Die nächste Leitfrage, die beim Themenkomplex Refurbishment wichtig ist: Welche Rolle spielt das Gebäude für die Stadt und die Menschen, die darin leben? Durch die Revitalisierung alter Arbeitsstätten, moderner oder alter Bürogebäude und ungenutzter Industrieanlagen werden diese nicht nur erhalten sowie den neuen Gegebenheiten und Anforderungen angepasst. Gleichzeitig erhalten wir sie als Orte in ihrer Umgebung mit ihrer Geschichte. Die Bedeutung eines Gebäudes für die Menschen in einer Stadt hat direkte Auswirkungen auf ein Projekt. Die Frage ist: Wie weit kann ich gehen, um den Markenkern eines Gebäudes so gut wie möglich zu erhalten?

Ein Sonderfall in diesem Zusammenhang ist der Denkmalschutz. Gebäude, die unter Denkmalschutz stehen, müssen nicht zwangsläufig zur Identität der Stadt und ihrer Bewohner beitragen. Doch auch sie stellen einen interessanten Fall für Refurbishment dar. Im Regelfall stammen solche Gebäude aus einer Zeit, in der Brandschutz und energetisches Bauen entweder noch keine Relevanz hatten oder anderen Standards folgten. Diese Gebäude weiterhin für eine vielfältige Nutzung zu erhalten oder gar erst wieder zu erschließen ist ein wichtiges Anliegen beim Refurbishment.

„Die Ziele von Refurbishment: Das kann die Methode leisten“

Beim Refurbishment geht es selbstverständlich nicht immer um den Erhalt von Ikonen der Architektur oder eines Wahrzeichens einer Stadt. Die meisten Gebäude aus den 1960er- bis 1980er-Jahren sind nicht unbedingt aufgrund ihrer Ästhetik erhaltenswert. Dieser Trend verstärkt sich aus meiner Perspektive. Die Lebensdauer von Gebäuden verkürzt sich zusehends dramatisch. Inzwischen finden sich Gebäude aus den 1990er-Jahren, die kaum mehr vermietbar sind. Dennoch gibt es gute Gründe, die für eine Revitalisierung anstatt eines Neubaus sprechen.

Refurbishment …

  • bringt Gebäude auf einen aktuellen Energiestandard,
  • gleicht das Raumangebot den aktuellen Bedürfnissen an,
  • schafft die notwendigen haustechnischen Voraussetzungen,
  • überprüft die gestiegenen Anforderungen an den Schallschutz,
  • kümmert sich um die Einhaltung der Brandschutzverordnung.

Das Ziel von Refurbishment muss meiner Meinung nach sein, dass das Gebäude nach seiner umfangreichen Revitalisierung allen Anforderungen an die neue Nutzung Stand hält.

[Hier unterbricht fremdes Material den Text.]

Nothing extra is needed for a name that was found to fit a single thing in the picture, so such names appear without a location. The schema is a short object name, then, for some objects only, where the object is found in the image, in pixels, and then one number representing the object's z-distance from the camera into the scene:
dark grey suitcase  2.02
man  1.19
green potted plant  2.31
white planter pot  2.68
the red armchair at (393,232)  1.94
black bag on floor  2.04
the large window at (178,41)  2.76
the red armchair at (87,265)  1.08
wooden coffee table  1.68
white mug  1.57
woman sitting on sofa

„Refurbishment rettet die Einmaligkeit von Gebäuden“

Der Kulturphilosoph Walter Benjamin spricht in seinem berühmten Essay über „Das Kunstwerk im Zeitalter seiner Reproduzierbarkeit“ von der Aura, die das Einmalige von Kunstwerken kennzeichnet. Diese Aura haftet beispielsweise Kunstwerken in Museen an. Dort werden sie als Originale gezeigt, die ihre Einmaligkeit aus ihrem einmaligen Dasein im Hier und Jetzt beziehen. Diese Besonderheit, die Aura, haftet der Architektur umso mehr an, weil Gebäude nicht einfach 1:1 technisch reproduziert werden. Das Refurbishment ist eine Herangehensweise, die zunächst untersucht, ob es einen Unique Selling Point (USP) eines Gebäudes gibt, der es einmalig macht. Der USP kann sowohl in der Struktur im Inneren des Gebäudes liegen, in seiner äußeren Gestalt oder in seiner Bedeutung für die Menschen in einer Stadt. Die Einmaligkeit ist etwas, was sich technisch nicht reproduzieren lässt. Das Refurbishment schafft es aber, die Einmaligkeit zu retten.